**EXERCISE INSTRUCTIONS**.
In the page on radial mode piezoelectric transformers, what radius, thickness, and material did the model used in the COMSOL eigenfrequency study have?

**PAGE**.
** Begin **
FPeT: Framework for designing piezoelectric transformer power supplies

# Effect of spurious resonant modes on the operation of radial mode piezoelectric transformers

This work analyses both the intentional and unwanted resonant modes of radial mode piezoelectric transformers (PTs). Initially, finite element analysis is performed to discover the type of spurious modes prevalent is radial mode PTs. From this, analysis is performed on these modes and a relationship between resonant frequency and geometry is found. The effect of spurious modes on the efficiency of a typical PT is simulated using an equivalent circuit model in LTSpice and Simulink. A number of design rules are generated based on the findings. Results show that, in most cases and by careful design, spurious modes can be avoided.

## Piezoelectric transformer characterisation

In order to analyse the spurious modes that occur at frequencies near that of the radial vibration mode, their vibration shape must be determined. An eigenfrequency study was performed in COMSOL on a simplified 2D axisymmetric model of a piezoelectric transformer, with a radius of 9mm, a thickness of 3mm and made from PZT-5H. The first 4 vibration modes were recorded.

(0,1) Mode

(0,2) Mode

(0,3) Mode

Displacement of a circular PT under a number of vibration patterns
(Naming convention is (d,c) where d is the number of nodal diameters and c is the number of nodal circles)

The modes occuring near that of the radial mode are called flexural modes.

## Determining resonant frequencies of flexural modes

In order to optimise the design of a PT for minimum interference from spurious modes, the relationship between the geometry and material properties, and resonant frequency must be evaluated.

### Thoretical Analysis

Due to the complexities involved with generating a relationship between resonant frequnecy, material properties and geomertry, inital work was done starting from basic theory. To start, the PT was modeled as a single disk made from elastic material, which vibrates freely. This allows some assumptions were made based on the Kirchoff thin plate model. Mainly, that the radius is much greater than the thickness of the device, thus allowing certain stresses to be equal to zero simplifiing the analysis.

From this information, and analysing the forces on the vibrating disk the general equation for flexural motion can be developed: $$D{\nabla}^4w + \bar{\rho}\frac{\partial^2 w}{\partial t^2} = 0$$ Where $D = \frac{Yh^{3}}{12(1-\sigma^{2})}$, $Y$ is the Youngs modulus, $\sigma$ is Poisson's ratio, $w$ is the transverse displacement and $\bar{\rho}$ is the mass per unit area.

The general soluation to this equation (assuming displament at the center of the device is finite): $$W(r, \theta) = (A_{d}J_{d}(\lambda) + B_{d}I_{d}(\lambda))\cos(d\theta)$$ Where: $\lambda^{2} = \sqrt{\frac{\bar{\rho}}{D}}fr^{2}$

By applying boundry conditions for a freely vibrating disk in terms of the bending moment and Kelvin-Kirchoff edge reaction, soluation for lambda can be found for each vibration mode

### Finite Element Simulation

Due to the complexities involved, exact analytical solutions can only be solved in 2D. In order to accurately solve this type of problem, a FEM should be used. Another advantage of finite element analysis (FEA) is that a PT can modelled as a number of separate layers rather than 1 disk, further improving accuracy. To investigate the relation between device geometry and resonant frequency of the flexural modes, a number of PZT-5H based devices will be simulated in COMSOL, with radii varying between 5 and 14mm and thicknesses between 1 and 5mm. In order to be able to relate the results to other material types and to the results achieved through the analytical method, the resonant frequencies will be converted to the ‘non-dimensional’ frequency.
** End **
**DATASET SECTION**.
** Begin **
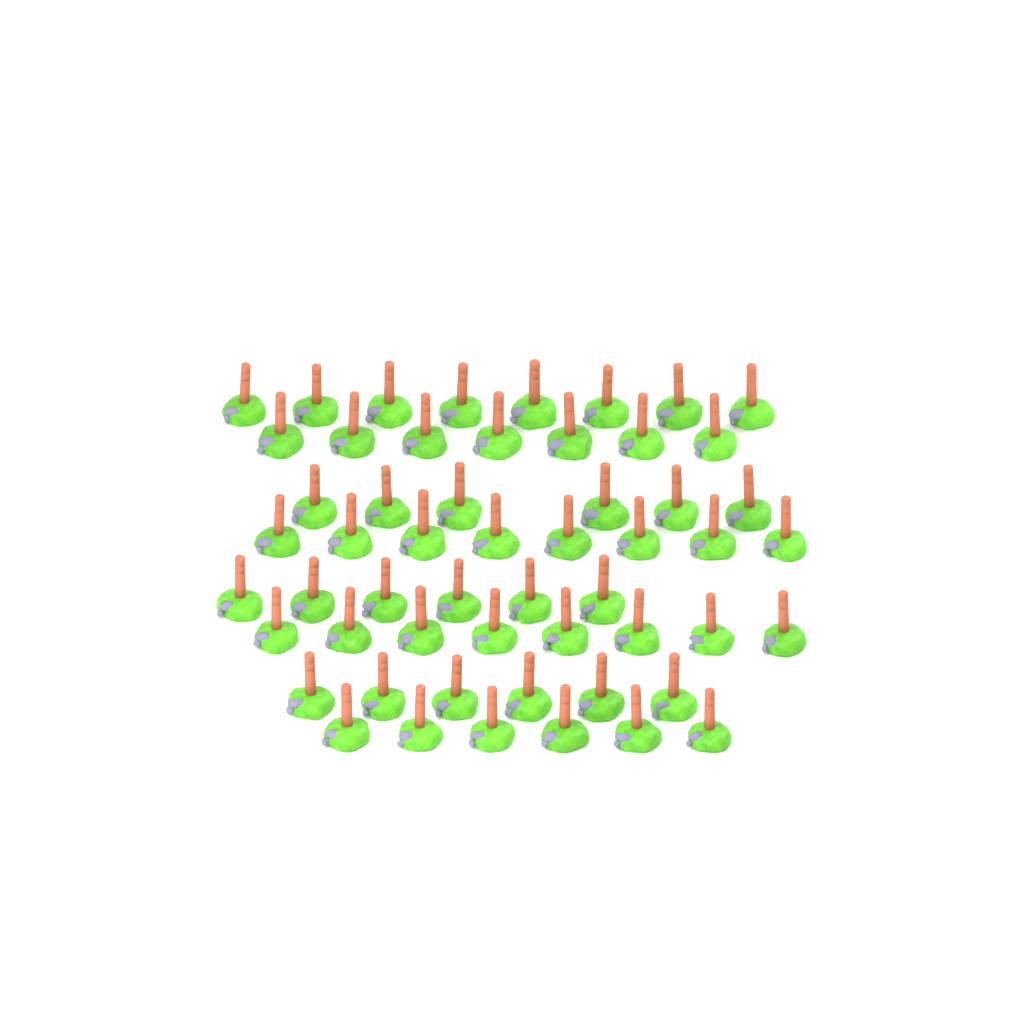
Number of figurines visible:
** End **
**TASK ANSWER**.
It had a radius of 9mm and a thickness of 3mm, and it was made from PZT-5H.